A solução real para a violência policial endêmica que torna os Estados Unidos únicos no mundo desenvolvido provavelmente será vários graus de todos os itens acima: desde reduzir o papel da polícia em coisas como fiscalização do trânsito e crises de saúde mental até melhorar o treinamento, fazer cumprir responsabilidade e revisão de departamentos inteiros onde a situação o exigir. Mais importante ainda, significará a promulgação do tipo de programa que os socialistas de todo o país ganharam nas últimas eleições para colocar financiamento e recursos em moradias populares, redução da pobreza e saúde mental para resolver as causas profundas que transformam os bairros em “pontos quentes” em primeiro lugar. É revelador que o maior fator para resolver os problemas do policiamento de Camden não foi tanto uma nova força policial, mas a gentrificação empurrando a pobreza para fora da cidade.

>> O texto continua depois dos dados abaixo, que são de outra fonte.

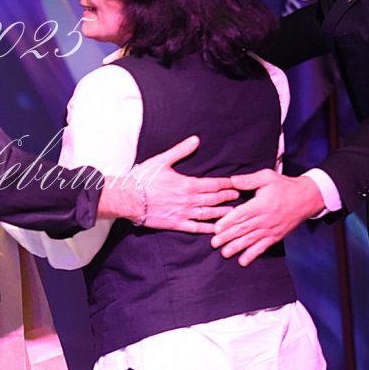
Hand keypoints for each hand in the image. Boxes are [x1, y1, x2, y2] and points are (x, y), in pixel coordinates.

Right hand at [99, 136, 238, 233]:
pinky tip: (216, 229)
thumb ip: (181, 151)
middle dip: (227, 196)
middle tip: (238, 196)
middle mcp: (189, 200)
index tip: (235, 183)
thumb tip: (195, 140)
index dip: (225, 184)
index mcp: (188, 184)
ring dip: (222, 212)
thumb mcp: (162, 160)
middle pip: (214, 199)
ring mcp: (184, 213)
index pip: (213, 184)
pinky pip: (196, 228)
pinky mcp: (176, 224)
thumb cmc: (144, 178)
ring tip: (233, 212)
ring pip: (209, 214)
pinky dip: (208, 228)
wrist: (129, 198)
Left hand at [211, 169, 324, 265]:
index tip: (216, 228)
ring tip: (225, 253)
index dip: (227, 222)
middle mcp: (264, 219)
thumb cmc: (285, 186)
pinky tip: (243, 261)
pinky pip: (262, 247)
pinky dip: (252, 255)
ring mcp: (270, 230)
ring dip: (236, 247)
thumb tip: (231, 180)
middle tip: (214, 243)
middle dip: (227, 237)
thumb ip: (248, 180)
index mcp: (260, 205)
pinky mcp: (276, 237)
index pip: (241, 215)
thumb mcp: (267, 177)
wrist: (307, 198)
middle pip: (243, 229)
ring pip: (250, 240)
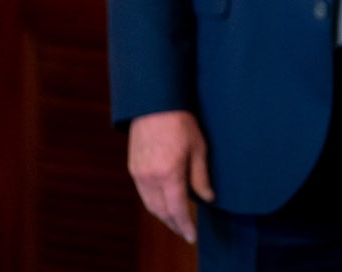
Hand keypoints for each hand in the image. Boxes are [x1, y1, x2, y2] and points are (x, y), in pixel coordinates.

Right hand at [127, 109, 214, 242]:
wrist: (154, 104)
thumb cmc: (181, 122)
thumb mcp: (199, 148)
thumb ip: (201, 177)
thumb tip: (208, 198)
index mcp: (168, 174)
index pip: (177, 209)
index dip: (185, 225)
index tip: (192, 236)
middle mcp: (150, 178)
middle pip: (161, 212)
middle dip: (174, 224)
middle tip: (186, 232)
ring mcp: (139, 174)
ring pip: (150, 205)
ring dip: (163, 216)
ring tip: (177, 221)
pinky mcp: (133, 169)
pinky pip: (143, 194)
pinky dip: (154, 204)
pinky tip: (164, 203)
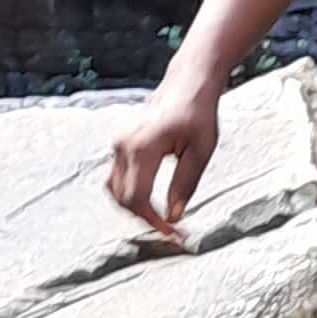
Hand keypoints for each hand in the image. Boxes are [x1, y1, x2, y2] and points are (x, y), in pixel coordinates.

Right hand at [106, 68, 222, 234]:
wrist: (188, 84)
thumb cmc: (198, 114)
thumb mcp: (201, 151)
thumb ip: (185, 185)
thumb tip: (174, 216)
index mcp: (142, 147)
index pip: (137, 197)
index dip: (153, 221)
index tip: (173, 234)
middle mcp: (123, 145)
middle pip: (122, 198)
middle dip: (145, 218)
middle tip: (171, 231)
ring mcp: (118, 144)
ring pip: (115, 190)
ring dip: (134, 208)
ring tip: (160, 219)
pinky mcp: (120, 144)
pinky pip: (117, 178)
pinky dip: (129, 194)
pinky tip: (150, 202)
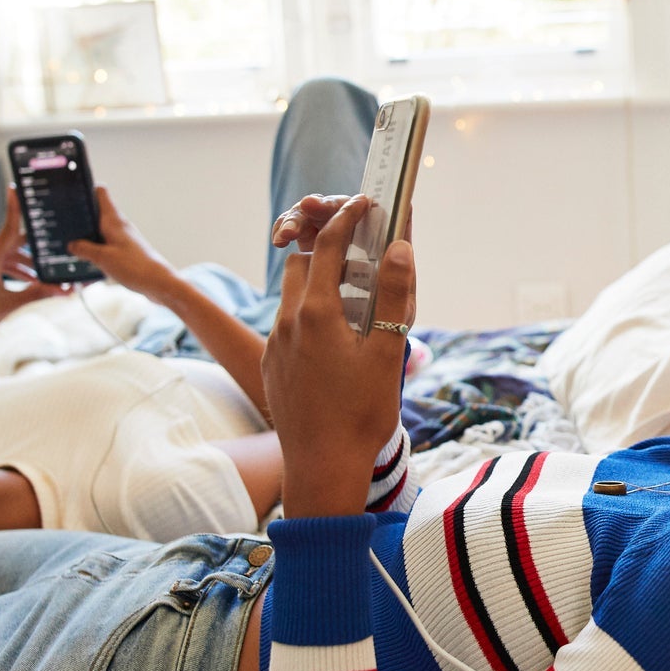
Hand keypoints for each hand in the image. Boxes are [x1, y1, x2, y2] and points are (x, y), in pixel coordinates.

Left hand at [0, 189, 68, 360]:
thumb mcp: (11, 304)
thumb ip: (38, 293)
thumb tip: (64, 291)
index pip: (8, 229)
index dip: (14, 209)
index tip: (15, 189)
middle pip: (12, 244)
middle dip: (34, 252)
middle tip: (55, 252)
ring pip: (7, 254)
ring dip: (25, 264)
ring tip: (44, 277)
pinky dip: (13, 268)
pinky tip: (29, 280)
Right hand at [67, 187, 178, 299]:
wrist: (159, 283)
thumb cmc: (136, 267)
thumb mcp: (103, 258)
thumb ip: (84, 249)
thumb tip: (72, 244)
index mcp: (114, 221)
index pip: (101, 193)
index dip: (86, 190)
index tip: (70, 195)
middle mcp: (119, 226)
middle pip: (97, 213)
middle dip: (81, 217)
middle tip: (63, 225)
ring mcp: (122, 238)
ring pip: (100, 231)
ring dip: (87, 237)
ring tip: (70, 245)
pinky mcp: (125, 251)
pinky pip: (106, 245)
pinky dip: (95, 250)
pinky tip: (87, 260)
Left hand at [264, 196, 416, 516]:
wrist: (322, 467)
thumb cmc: (360, 415)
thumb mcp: (388, 353)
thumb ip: (392, 296)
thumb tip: (397, 247)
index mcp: (317, 313)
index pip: (328, 245)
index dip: (347, 217)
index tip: (366, 203)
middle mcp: (288, 322)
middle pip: (302, 262)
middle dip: (327, 245)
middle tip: (360, 245)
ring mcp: (276, 344)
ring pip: (291, 293)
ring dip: (316, 279)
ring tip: (349, 292)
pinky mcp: (272, 365)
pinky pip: (287, 323)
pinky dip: (309, 311)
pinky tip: (334, 335)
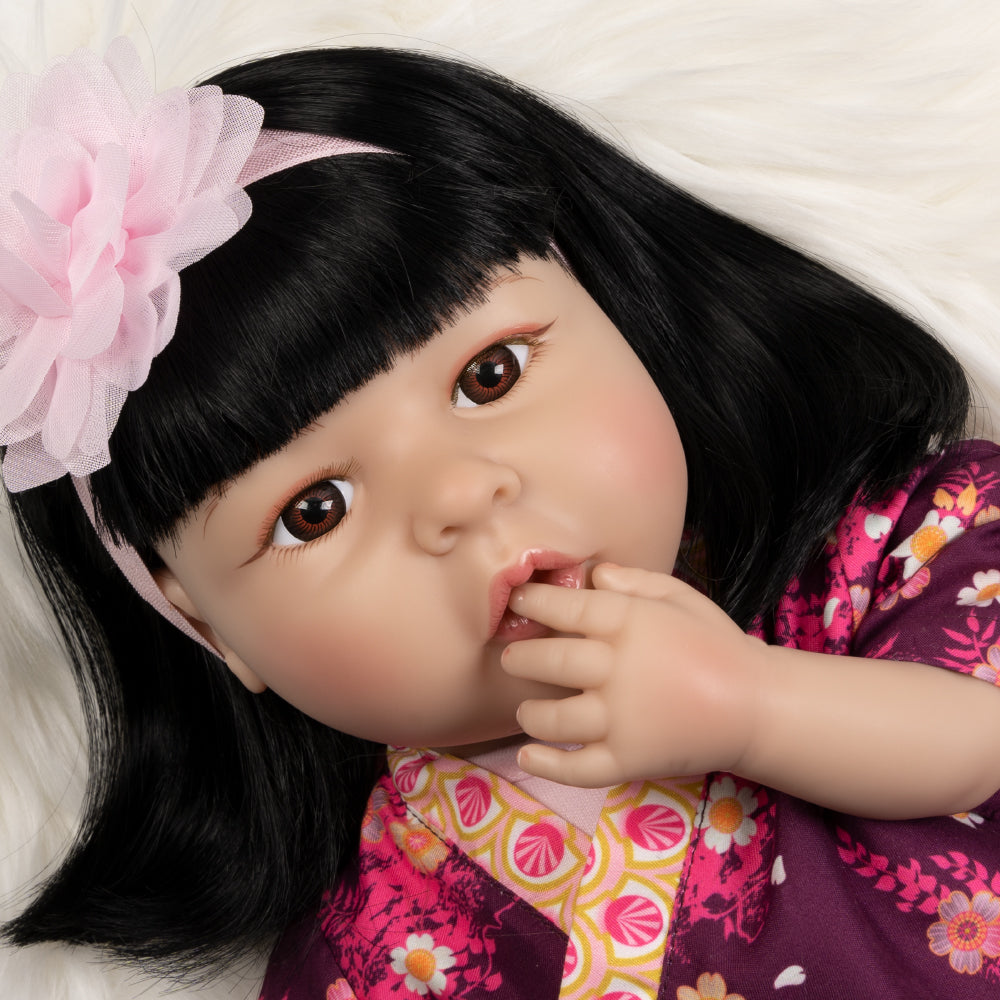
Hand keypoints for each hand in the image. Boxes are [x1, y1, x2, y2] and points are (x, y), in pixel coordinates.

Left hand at [502, 563, 767, 786]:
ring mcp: (620, 718)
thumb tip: (593, 573)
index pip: (564, 607)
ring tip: (527, 707)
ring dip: (529, 712)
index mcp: (629, 623)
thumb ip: (636, 582)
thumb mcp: (681, 597)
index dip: (533, 602)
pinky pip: (576, 768)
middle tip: (511, 658)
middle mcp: (617, 668)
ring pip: (551, 717)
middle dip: (520, 657)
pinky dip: (546, 765)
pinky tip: (527, 754)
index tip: (517, 601)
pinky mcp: (627, 759)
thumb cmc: (716, 645)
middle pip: (548, 660)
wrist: (757, 706)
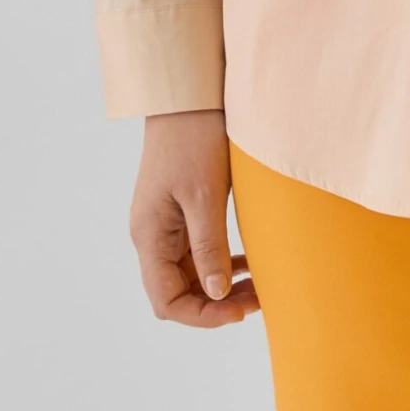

O que tornaria a morte de Nichols ainda mais trágica é se o establishment liberal respondesse simplesmente abaixando a cabeça em tristeza por alguns segundos, depois esquecendo rapidamente, seguindo em frente e continuando a pressionar, em nome do centrismo, por uma versão dos anos 1990. abordagem desastrosa para combater o crime, que viu as vidas de Nichols e tantos outros arruinadas ou totalmente terminadas. A morte de Tire Nichols nunca deveria ter acontecido. Devemos tentar garantir que pelo menos signifique alguma coisa.